"Bob Greene (b. March 10, 1947) is an American journalist, best known as an award-winning columnist for the Chicago Tribune newspaper for 24 years. He is also the author of books on subjects varying from Michael Jordan to small towns to US presidents.
Greene attracted national attention when he was forced to resign in September, 2002, after a sex scandal; he had admitted having had sex several years earlier with a then teen-aged girl, a high school student who visited Greene for a school project and had subsequently been the subject of a Greene column. The incident attracted considerable attention partly because Greene had made a name for himself as a crusader on behalf of abused children and as an advocate of family values, notably in his best-selling book Good Morning, Merry Sunshine: A Father's Journal of His Child's First Year.

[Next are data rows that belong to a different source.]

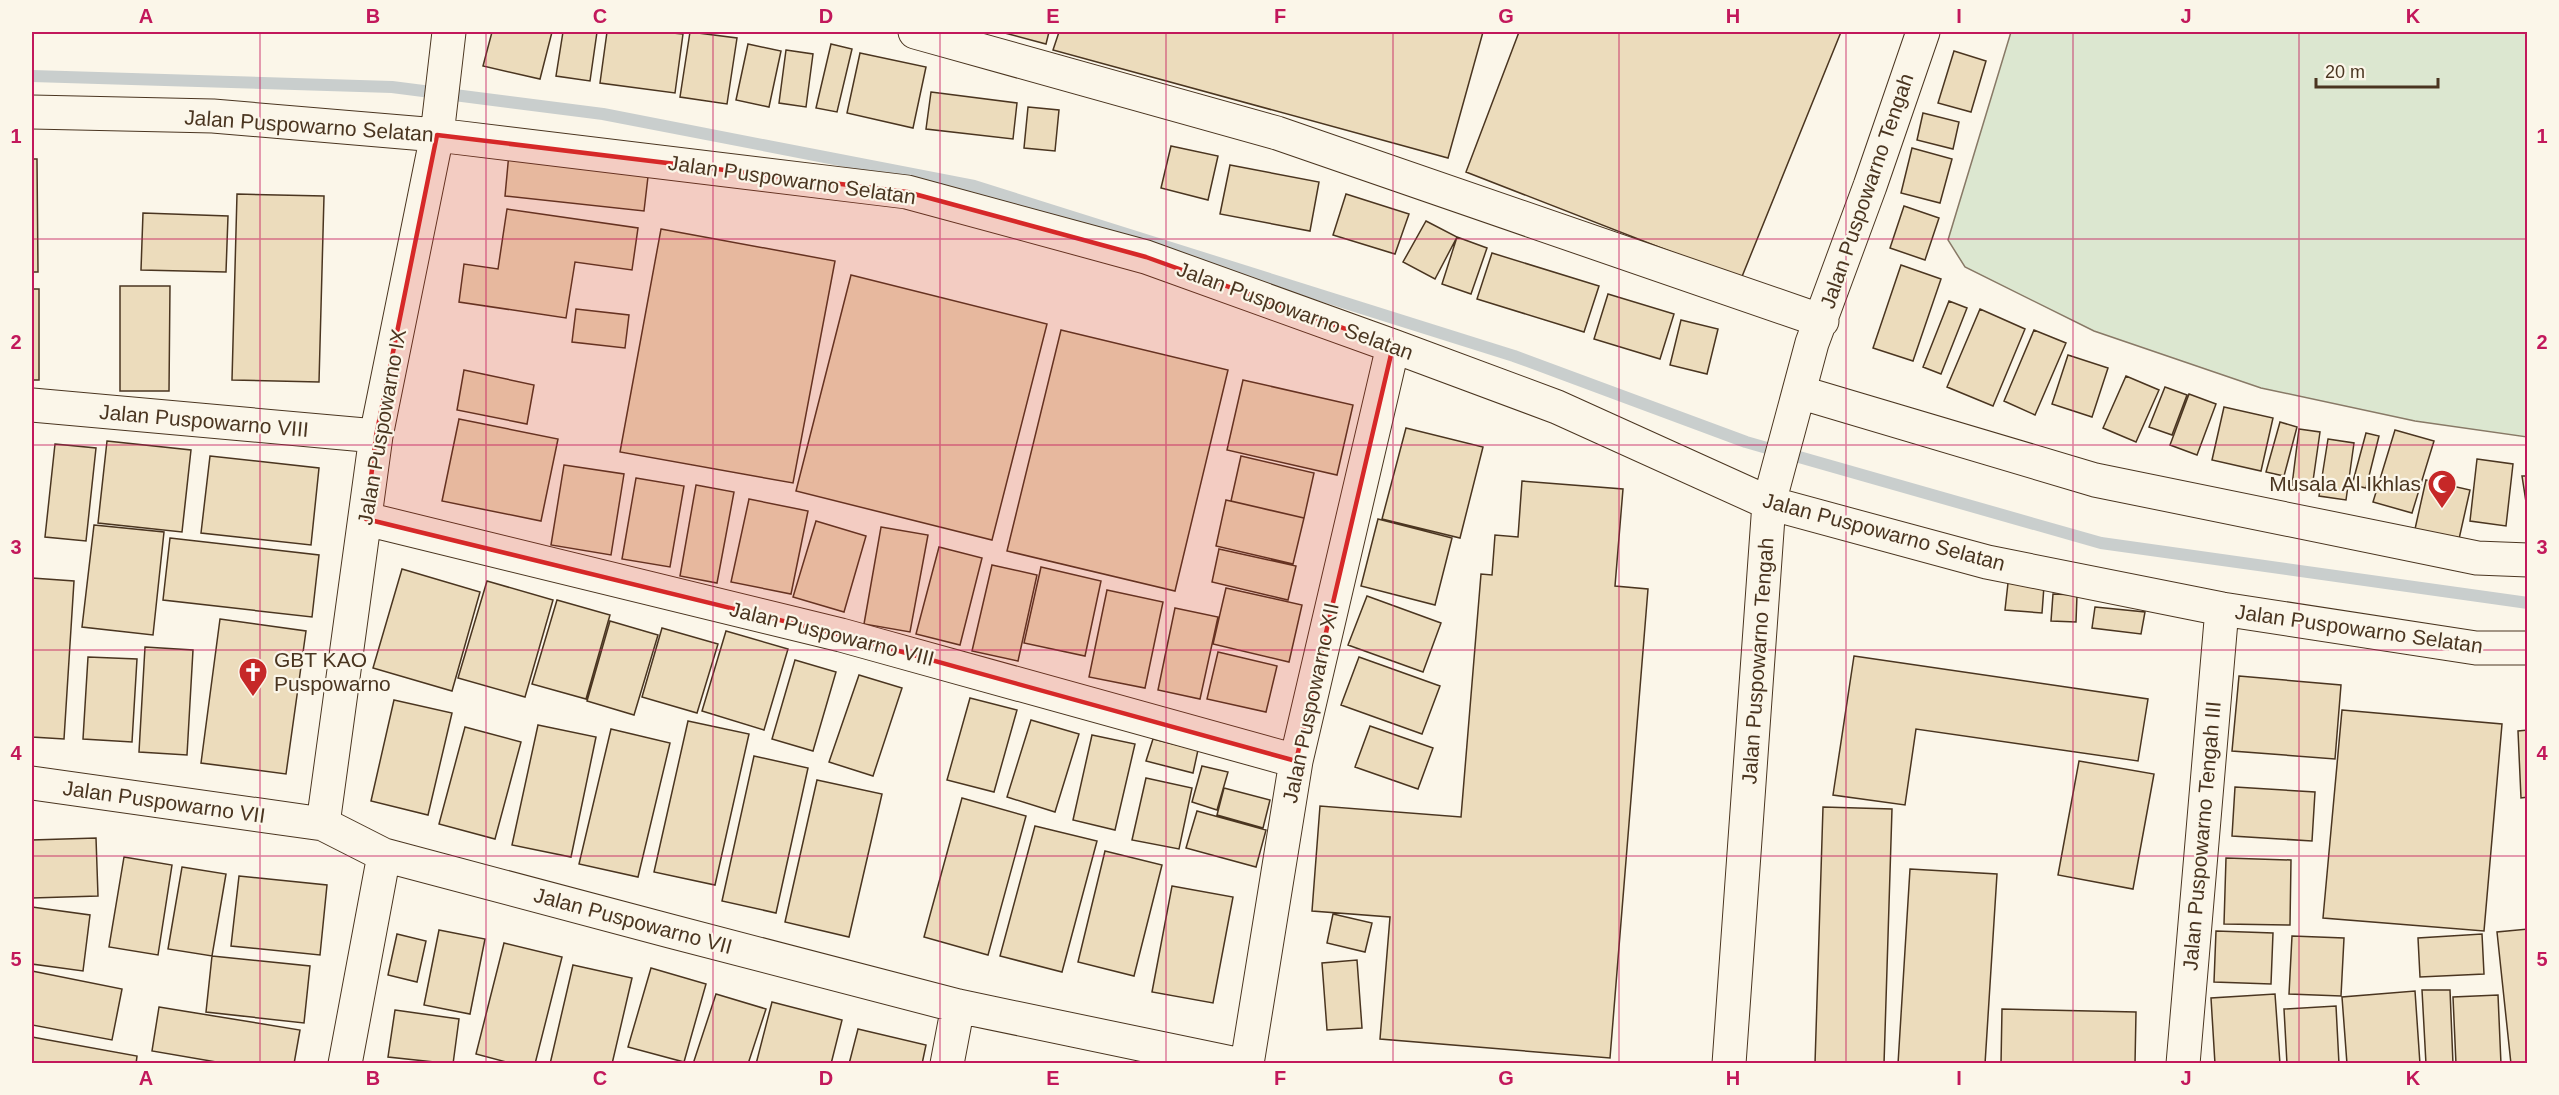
<svg xmlns="http://www.w3.org/2000/svg" width="2559" height="1095" viewBox="0 0 2559 1095" font-family="Helvetica,sans-serif">
<style>
.green{fill:#dce7d0;stroke:#887966;stroke-width:1.5}
.lines{fill:none;stroke-linecap:round;stroke-linejoin:round}
.stream{stroke:#c9cecd;stroke-width:12}
.building{fill:#ecdcbc;stroke:#4a3520;stroke-width:1.5}
.street-casing{stroke:#4a3520;stroke-width:35}
.street{stroke:#fbf6e9;stroke-width:33}
.marked{fill:#d62828;fill-opacity:0.2;stroke:#d62828;stroke-width:4.5;stroke-linejoin:round}
.grid{fill:none;stroke:#c2185b;stroke-width:1.5;stroke-opacity:0.55}
.labels{text-anchor:middle;stroke-width:4.5;stroke-linejoin:round;paint-order:stroke}
.street-label{font-size:21px;fill:#4a3520;stroke:#fbf6e9}
.poi-label{font-size:21px;fill:#4a3520;stroke:#fbf6e9;text-anchor:end}
.neatline{fill:none;stroke:#c2185b;stroke-width:2}
.grid-label{font-size:20px;text-anchor:middle;font-weight:bold;fill:#c2185b}
</style>
<rect width="100%" height="100%" fill="#fbf6e9"/>
<!-- green -->
<path class="green" d="M2011 32H2527V437L2415 421 2261 388 2094 331 1965 267 1948 240Z"/>
<g class="lines">
<!-- stream -->
<path class="stream" d="M32 76 392 87 603 114 974 186 1514 356 1746 442 2101 543 2528 603"/>
</g>
<!-- building -->
<path class="building" d="M492 32H552L540 79 483 66Z
M563 32H597L590 81 556 76Z
M607 32H662L683 34 675 93 600 83Z
M690 32 737 38 727 104 680 97Z
M1001 32H1049L1046 44Z
M1059 32H1483L1448 158 1053 50Z
M1519 32H1841L1741 279 1466 172Z
M748 44 781 51 769 107 736 100Z
M831 44 852 49 837 112 816 108Z
M786 50 813 54 806 107 779 103Z
M1954 51 1986 61 1971 112 1938 103Z
M860 53 926 67 913 128 847 113Z
M931 92 1017 103 1013 139 926 129Z
M1028 107 1059 110 1055 151 1024 148Z
M1923 113 1959 122 1953 149 1917 140Z
M1171 146 1218 156 1208 200 1161 188Z
M1912 148 1952 159 1940 203 1901 193Z
M509 153 649 168 644 211 505 196Z
M32 159H37L38 272H32Z
M1230 165 1319 182 1310 231 1220 214Z
M237 194 324 196 319 382 232 380Z
M1346 194 1409 214 1395 254 1333 235Z
M1904 206 1939 218 1925 260 1890 248Z
M507 209 638 228 632 270 575 262 566 318 459 302 464 264 498 269Z
M143 213 228 216 226 272 141 270Z
M1426 221 1457 237 1435 279 1403 262Z
M661 229 835 261 793 483 620 452Z
M1457 237 1487 248 1471 294 1442 284Z
M1492 253 1599 286 1584 332 1477 299Z
M1901 265 1941 279 1913 361 1873 348Z
M851 275 1047 324 992 540 796 491Z
M120 286H170L169 391H120Z
M32 289H39V380H32Z
M1608 294 1674 314 1660 359 1594 339Z
M1949 301 1967 308 1941 374 1923 367Z
M576 309 629 315 625 348 572 342Z
M1980 309 2025 329 1993 406 1947 387Z
M1681 320 1718 329 1707 374 1670 365Z
M1061 330 1228 370 1175 591 1007 551Z
M2034 330 2066 343 2035 415 2004 401Z
M2068 355 2108 368 2092 417 2052 404Z
M464 370 534 385 527 424 457 410Z
M2126 376 2159 390 2136 442 2103 428Z
M1243 380 1353 405 1337 475 1227 450Z
M2165 387 2187 395 2172 435 2149 427Z
M2189 394 2216 404 2197 455 2170 445Z
M2224 407 2273 418 2261 471 2212 460Z
M459 419 558 439 541 521 442 501Z
M2280 422 2297 427 2284 476 2266 472Z
M1406 428 1483 447 1460 538 1382 519Z
M2299 429 2320 432 2312 488 2292 485Z
M2395 430 2434 441 2412 513 2373 502Z
M2366 433 2379 436 2366 488 2352 485Z
M2328 439 2354 443 2346 500 2319 496Z
M107 441 191 450 182 532 98 523Z
M55 444 96 448 86 541 45 537Z
M210 456 319 468 311 545 201 533Z
M1241 456 1314 473 1304 518 1231 501Z
M2477 459 2513 464 2506 526 2470 521Z
M564 465 624 474 611 555 551 545Z
M2522 476H2528V515Z
M636 478 684 486 670 567 622 559Z
M2426 480 2470 490 2459 539 2415 529Z
M1522 481 1623 489 1615 586 1648 589 1610 1058 1380 1039 1390 917 1312 911 1320 806 1461 817 1481 574 1492 575 1495 535 1518 537Z
M696 485 734 492 717 583 680 576Z
M749 499 808 511 791 594 731 582Z
M1226 500 1304 518 1293 564 1216 546Z
M1378 519 1452 538 1435 605 1361 586Z
M816 521 866 536 844 612 793 597Z
M94 525 164 532 153 635 82 627Z
M881 527 928 535 910 632 864 624Z
M170 538 319 555 312 617 163 600Z
M939 547 982 558 960 645 916 634Z
M1219 549 1296 566 1288 600 1212 582Z
M992 565 1037 575 1018 661 972 651Z
M1041 567 1101 581 1085 656 1024 643Z
M402 569 480 592 452 691 373 668Z
M32 578 74 581 64 739 32 737Z
M487 581 553 600 525 697 458 678Z
M2008 583 2044 586 2042 613 2005 610Z
M1226 588 1302 605 1289 662 1213 644Z
M1107 590 1163 602 1145 688 1089 677Z
M2053 594 2077 595 2076 622 2051 621Z
M1367 596 1441 623 1423 672 1348 645Z
M557 600 610 615 586 699 532 684Z
M2095 607 2145 612 2141 634 2092 628Z
M1175 608 1218 617 1200 699 1158 690Z
M220 619 306 631 286 774 201 763Z
M610 621 658 635 634 715 587 701Z
M662 628 718 644 697 713 642 697Z
M726 631 788 649 764 730 702 711Z
M145 647 193 650 187 755 139 752Z
M1218 652 1277 666 1266 712 1207 699Z
M1854 656 2148 699 2138 761 1916 729 1905 805 1833 795Z
M88 657 137 659 132 742 83 739Z
M1359 657 1440 686 1422 734 1341 705Z
M795 660 836 672 813 751 772 739Z
M859 675 902 688 873 776 829 762Z
M2239 676 2341 685 2335 759 2232 751Z
M970 698 1017 710 994 792 947 780Z
M394 700 452 713 428 815 371 801Z
M2342 710 2502 724 2484 931 2323 918Z
M1031 720 1079 734 1055 812 1007 797Z
M688 721 749 734 715 885 654 872Z
M538 725 596 737 571 857 512 845Z
M1370 726 1433 748 1418 789 1355 767Z
M465 727 521 742 495 839 439 824Z
M611 729 670 743 638 877 579 864Z
M2528 730V797L2521 798 2518 731Z
M1092 735 1135 744 1115 830 1073 820Z
M1153 739 1198 750 1193 773 1146 761Z
M754 756 808 768 776 913 722 901Z
M2079 761 2154 774 2133 889 2058 875Z
M1202 766 1228 772 1217 810 1192 802Z
M1146 778 1192 788 1179 849 1132 840Z
M817 780 882 794 849 937 785 922Z
M2235 787 2315 792 2312 841 2232 836Z
M1224 788 1270 800 1263 828 1217 815Z
M962 798 1026 816 988 955 924 937Z
M1823 807 1892 809 1884 1064H1815Z
M1197 811 1266 830 1256 867 1186 848Z
M1035 826 1097 841 1062 972 1000 956Z
M96 838 98 896 32 898V840Z
M1105 851 1162 865 1134 976 1078 962Z
M124 857 172 865 158 955 109 947Z
M2226 858 2291 860 2290 925 2224 924Z
M182 867 226 874 212 956 168 949Z
M1910 869 1997 874 1985 1064H1898Z
M239 876 327 885 320 955 231 946Z
M1172 886 1233 897 1213 1003 1152 992Z
M32 907 90 915 83 971 32 964Z
M1333 914 1372 923 1365 952 1327 943Z
M2528 929V1064H2511L2497 932Z
M439 930 485 939 470 1014 424 1005Z
M2216 931 2273 933 2271 984 2214 982Z
M397 934 426 941 417 982 388 975Z
M2482 934 2484 974 2420 977 2418 938Z
M2292 936 2344 938 2341 996 2289 994Z
M504 943 562 957 535 1064H514L476 1054Z
M212 956 310 966 304 1023 206 1012Z
M1357 960 1362 1028 1327 1030 1322 963Z
M573 965 632 978 612 1064H550Z
M651 968 706 984 684 1062 628 1047Z
M32 971 122 989 112 1040 32 1025Z
M2422 990H2450L2453 1064H2426Z
M2415 991 2420 1064H2347L2342 997Z
M716 994 766 1009 748 1064H693Z
M2275 994 2280 1064H2215L2211 998Z
M2498 995 2501 1064H2456L2453 997Z
M772 1002 842 1020 831 1064H756Z
M2336 1006 2339 1064H2287L2284 1009Z
M159 1007 300 1030 294 1064H228L152 1051Z
M2002 1009 2136 1012 2135 1064H2001Z
M395 1010 459 1019 453 1064 388 1057Z
M858 1029 926 1045 922 1064H849Z
M32 1037 137 1056 136 1064H32Z"/>
<g class="lines">
<!-- street casing -->
<g class="street-casing">
<path id="street" d="M915 32 1277 133 1822 321
M32 112 213 116 437 135 907 192 1146 257 1393 346 1557 407 1769 503 1987 562 2222 609 2476 648H2528
M1799 392 2095 480 2477 558 2528 560
M32 405 376 436
M366 519 841 635 1296 761
M32 783 323 824 384 855 670 931 958 1006 1236 1064
M323 824 376 436 437 135 449 32
M345 1064 384 855
M947 1064 958 1006
M1247 1064 1296 761 1393 346
M1729 1064 1769 503 1812 343 1870 186 1923 32
M2183 1064 2222 609"/>
</g>
<!-- street -->
<use href="#street" class="street"/>
</g>
<!-- marked area -->
<path class="marked" d="M437 135 907 192 1146 257 1393 346 1296 761 841 635 366 519 376 436Z"/>
<!-- grid -->
<path class="grid" d="M260 32V1064M486 32V1064M713 32V1064M940 32V1064M1166 32V1064M1393 32V1064M1619 32V1064M1846 32V1064M2073 32V1064M2299 32V1064M32 239H2528M32 445H2528M32 650H2528M32 856H2528"/>
<!-- icons -->
<defs>
<g id="mosque-pin" transform="scale(1.5)"><path d="M0 17L-7.5 6A9.5 9.5 0 1 1 7.5 6Z" fill="#c62828" stroke="#fbf6e9"/><path d="M3.5-4.9A6 6 0 1 0 3.5 4.9A5 5 0 1 1 3.5-4.9Z" fill="#fff"/></g>
<g id="church-pin" transform="scale(1.5)"><path d="M0 17L-7.5 6A9.5 9.5 0 1 1 7.5 6Z" fill="#c62828" stroke="#fbf6e9"/><path d="M-1.2-6h2.4v3.5h3.3v2.4h-3.3V6h-2.4V-.1h-3.3v-2.4h3.3Z" fill="#fff"/></g>
</defs>
<g fill-rule="evenodd">
<use href="#mosque-pin" x="2442" y="484"/>
<use href="#church-pin" x="253" y="672"/>
</g>
<g class="labels">
<!-- street labels -->
<g class="street-label">
<text transform="translate(309 126) rotate(4)" y="7">Jalan Puspowarno Selatan</text>
<text transform="translate(792 180) rotate(8)" y="7">Jalan Puspowarno Selatan</text>
<text transform="translate(1867 191) rotate(-71)" y="7">Jalan Puspowarno Tengah</text>
<text transform="translate(1295 311) rotate(20)" y="7">Jalan Puspowarno Selatan</text>
<text transform="translate(204 421) rotate(5)" y="7">Jalan Puspowarno VIII</text>
<text transform="translate(382 427) rotate(-80)" y="7">Jalan Puspowarno IX</text>
<text transform="translate(1884 532) rotate(15)" y="7">Jalan Puspowarno Selatan</text>
<text transform="translate(2359 629) rotate(8)" y="7">Jalan Puspowarno Selatan</text>
<text transform="translate(832 634) rotate(14)" y="7">Jalan Puspowarno VIII</text>
<text transform="translate(1758 661) rotate(-86)" y="7">Jalan Puspowarno Tengah</text>
<text transform="translate(1311 703) rotate(-78)" y="7">Jalan Puspowarno XII</text>
<text transform="translate(164 802) rotate(8)" y="7">Jalan Puspowarno VII</text>
<text transform="translate(2202 836) rotate(-85)" y="7">Jalan Puspowarno Tengah III</text>
<text transform="translate(633 921) rotate(15)" y="7">Jalan Puspowarno VII</text>
</g>
<!-- poi labels -->
<g class="poi-label">
<text x="2421" y="491">Musala Al Ikhlas</text>
<text x="274" y="667" text-anchor="start">GBT KAO<tspan x="274" dy="24">Puspowarno</tspan></text>
</g>
</g>
<!-- border -->
<rect width="2559" height="1095" fill="none" stroke="#fbf6e9" stroke-width="66"/>
<!-- scale -->
<path d="M2316 78v9h122v-9" fill="none" stroke="#4a3520" stroke-width="3"/>
<text x="2325" y="78" font-size="18" fill="#4a3520" stroke="#fbf6e9" stroke-width="4.5" paint-order="stroke">20 m</text>
<rect x="33" y="33" width="2493" height="1029" class="neatline"/>
<g class="grid-label">
<text x="146" y="23">A</text>
<text x="373" y="23">B</text>
<text x="600" y="23">C</text>
<text x="826" y="23">D</text>
<text x="1053" y="23">E</text>
<text x="1280" y="23">F</text>
<text x="1506" y="23">G</text>
<text x="1733" y="23">H</text>
<text x="1959" y="23">I</text>
<text x="2186" y="23">J</text>
<text x="2413" y="23">K</text>
<text x="16" y="143">1</text>
<text x="2542" y="143">1</text>
<text x="16" y="349">2</text>
<text x="2542" y="349">2</text>
<text x="16" y="554">3</text>
<text x="2542" y="554">3</text>
<text x="16" y="760">4</text>
<text x="2542" y="760">4</text>
<text x="16" y="966">5</text>
<text x="2542" y="966">5</text>
<text x="146" y="1085">A</text>
<text x="373" y="1085">B</text>
<text x="600" y="1085">C</text>
<text x="826" y="1085">D</text>
<text x="1053" y="1085">E</text>
<text x="1280" y="1085">F</text>
<text x="1506" y="1085">G</text>
<text x="1733" y="1085">H</text>
<text x="1959" y="1085">I</text>
<text x="2186" y="1085">J</text>
<text x="2413" y="1085">K</text>
</g>
</svg>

Originally from Bexley, Ohio (a suburb of Columbus), Greene attended Northwestern University in Chicago and became a reporter and feature writer for the Chicago Sun-Times upon graduating in 1969; within two years he had a regular column in the paper and in late 1971 a collection of his writing was published in book form. Greene first drew significant national attention with his book, Billion Dollar Baby (1975), a diary of his experiences as a roadie for rock musician Alice Cooper. Greene's primary focus remained his newspaper column, for which he won the National Headliner's Award (an American journalism group) for best column in 1977. Shortly afterward, Greene switched to the competing Chicago Tribune. Greene also began making occasional guest appearances on local television, eventually landing a commentary slot on the ABC Television Network news program Nightline.
During the 1990s Greene spent time covering Michael Jordan of the Chicago Bulls basketball team. The two formed an unlikely friendship which Greene documented in two popular books.
Greene was extremely popular as a writer but he had his critics, largely because of his syrupy sentimentality and often heavy writing. A Chicago alternative weekly newspaper ran a column called Bob Watch: We Read Him So You Don't Have To, which made fun of his work."